IFR publishes latest analysis of Danish investors
Women investors continue to take a more cautious approach, according to latest research by the Federation of Danish Investment Associations (InvesteringsForeningsRådet or IFR).
According to the IFR’s latest market research there were 820,000 retail fund investors in Denmark – defined as ‘members’ of that country’s investment associations – equivalent to about 15% of the population.
The number of members fell by about 20,000 through 2010, the IFR states, also highlighting other demographic factors driving the breakdown of the typical “Mr and Mrs Denmark” investor.
One in four active members are aged 60-69. Men account for 54% of investors, but account for 59% of ownership in the so-called certificates of investment that are traded on the Nasdaq OMX Copenhagen exchange.
Women investors are more cautious, the IFR research reveals, tending to prefer bonds when they invest; equity investments account for 31% of women’s investments, compared to 43% for men’s.
Men are also more likely to trade holdings; in 2010 they accounted for two thirds of trades.

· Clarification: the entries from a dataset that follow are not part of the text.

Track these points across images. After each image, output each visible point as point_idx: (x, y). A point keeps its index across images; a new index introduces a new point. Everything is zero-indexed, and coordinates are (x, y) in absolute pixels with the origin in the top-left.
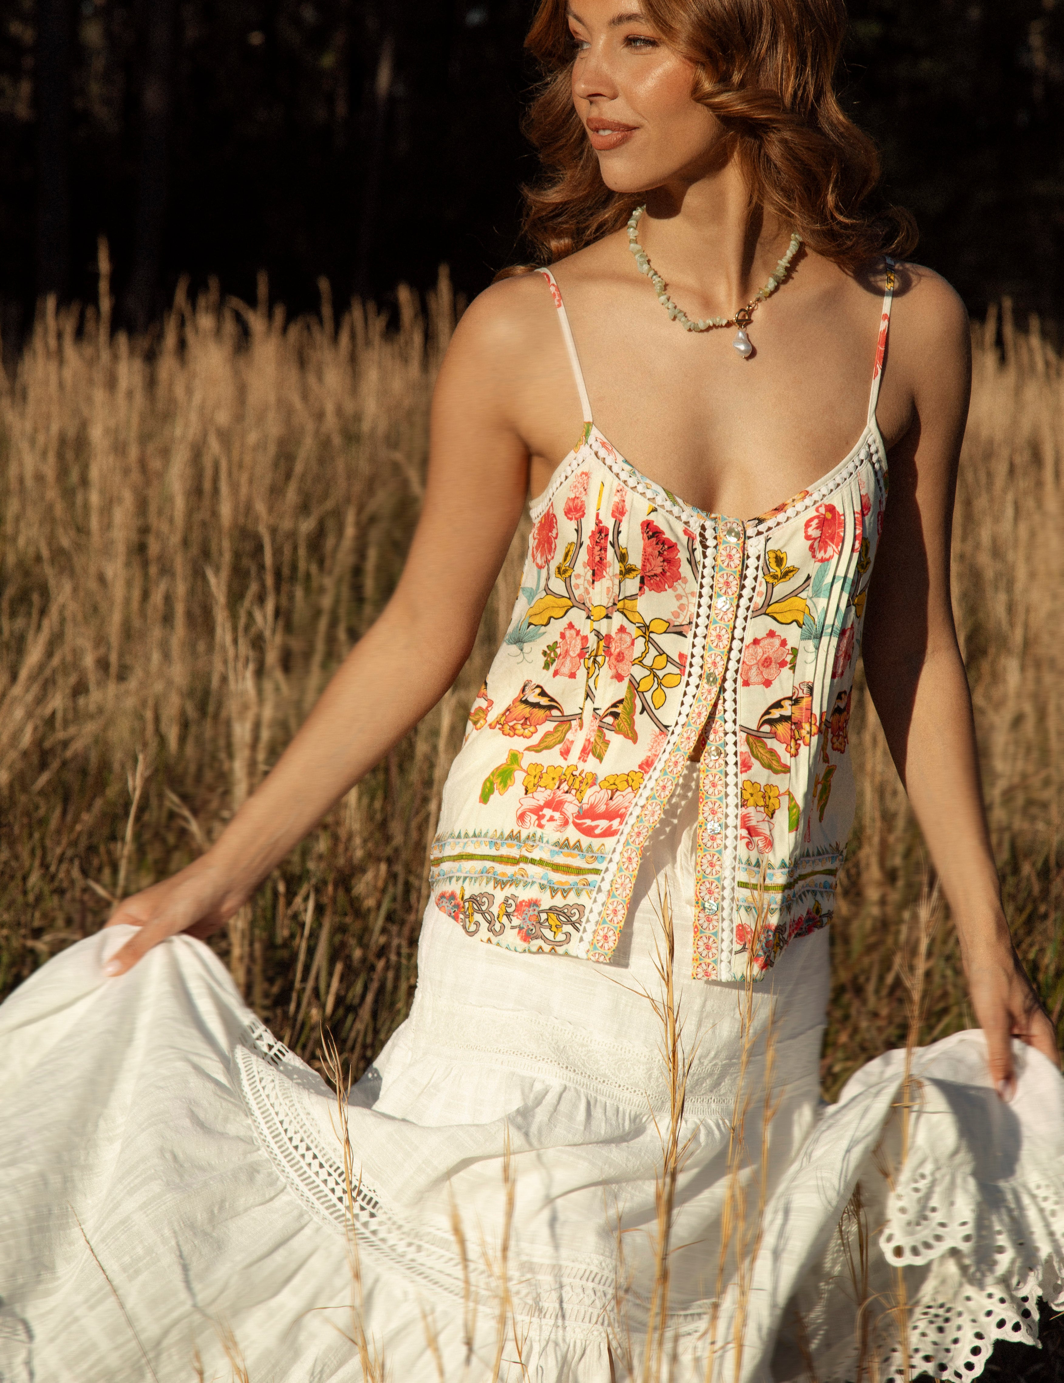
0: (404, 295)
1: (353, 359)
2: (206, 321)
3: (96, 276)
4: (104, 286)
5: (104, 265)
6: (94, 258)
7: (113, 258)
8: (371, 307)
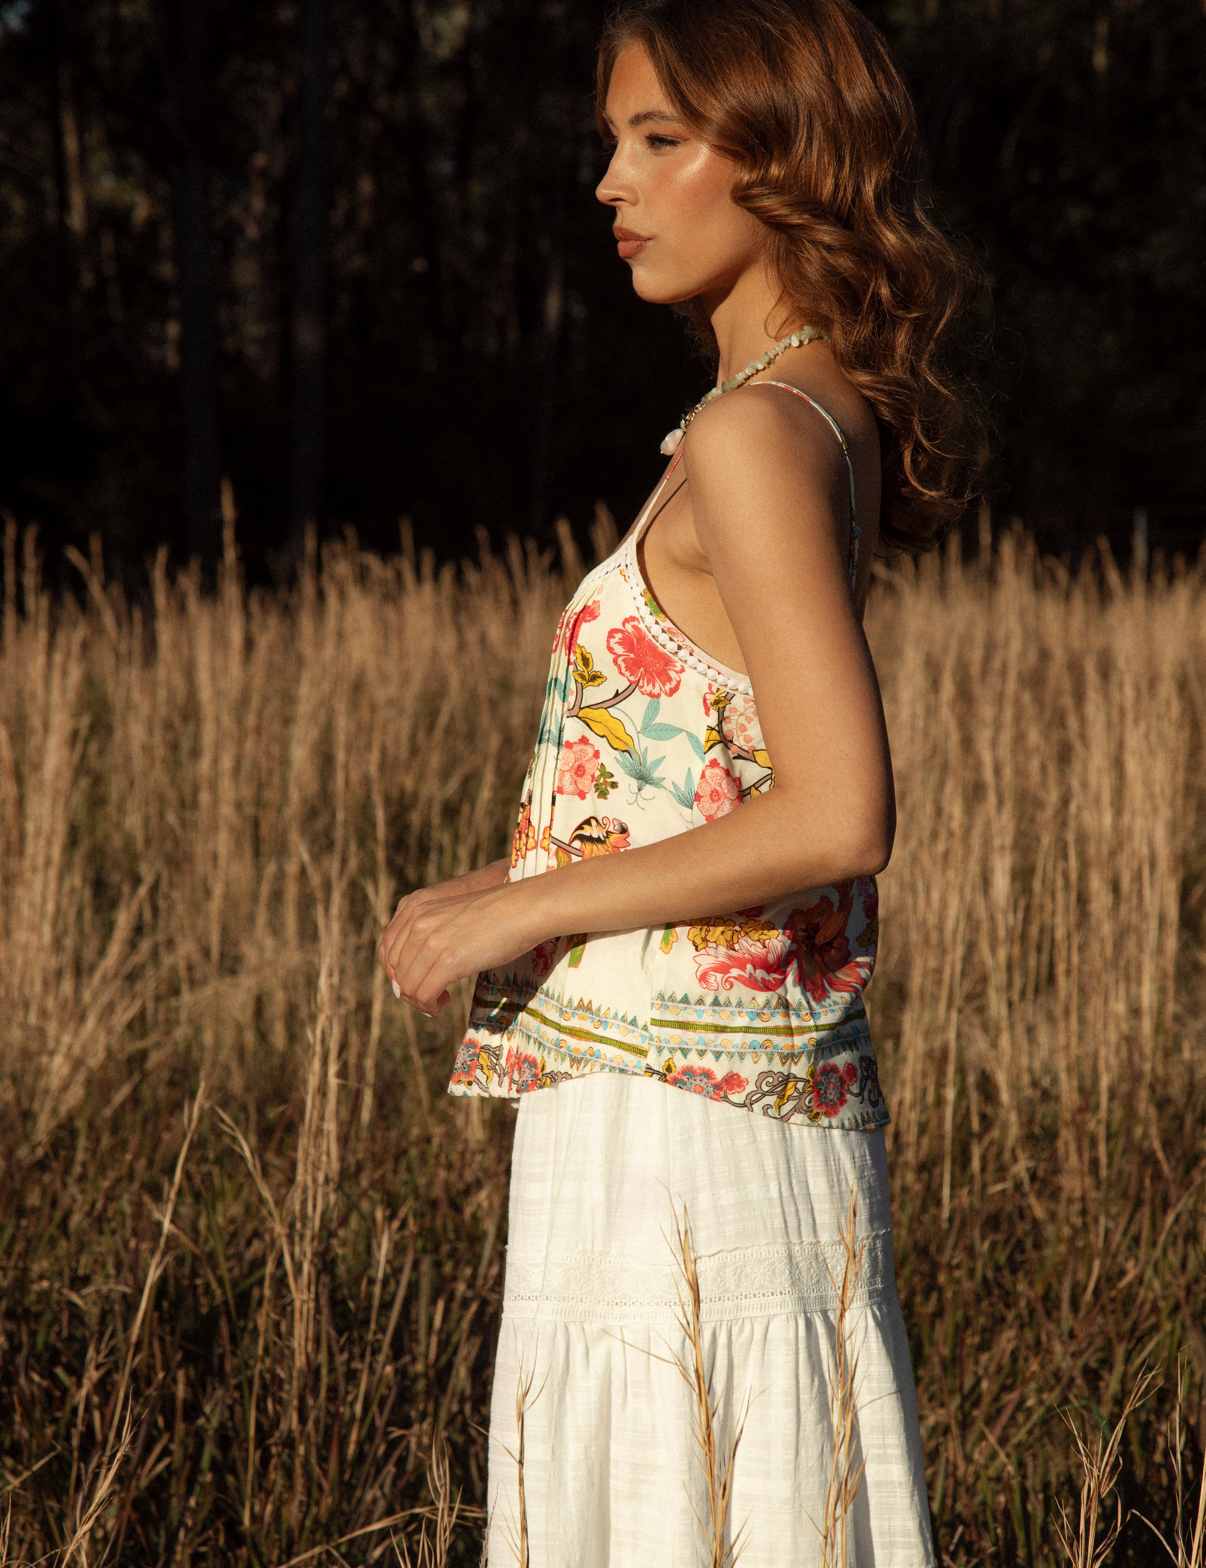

The average investor has some DKK350,000 invested, a sum that has jumped by DKK100,000 in ten years, in part because of good returns from equities, IFR says.
The Danish market is marked out by trading in Copenhagen’s stock exchange (Nasdaq OMX Copenhagen) of certificates in funds or other collective investments. At the end of February 2007, the market had more than 400 listed sub-funds distributed on about 30 investment associations.